The house is still there at Kalami but it's now been turned into a taverna. Over on the western coast is a beach-lover's paradise with such long sandy stretches of beach that even in the height of the summer season it's still possible to find a quiet spot. Look for Halikounas, Ermones and Pelekas , but if you want to avoid the crowds, stay away from Paleokastritsa , where the "film set" scenery inevitably attracts a regular influx of daytrippers. Inland is where you can discover a more untouched Corfu of fertile valleys, citrus and olive groves, where the most common form of transport for the local farmers is still a donkey.

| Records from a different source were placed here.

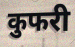
कुफरी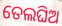
ତେଲଘିଅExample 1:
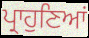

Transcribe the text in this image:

ਪ੍ਰਾਹੁਣਿਆਂ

For those seeking tranquility and a place to commune with nature, there's even a wetland nature reserve (Lake Korisson) hidden away behind the south west coast - perfect for twitchers in the migratory season, or for lovers at anytime! Recommended background reading: "My Family and Other Animals" by Gerald Durrell for a glimpse of how Corfu was 50 years ago or for maps, walks, drives and regularly upated info - "Landscapes of Corfu" published by Sunflower.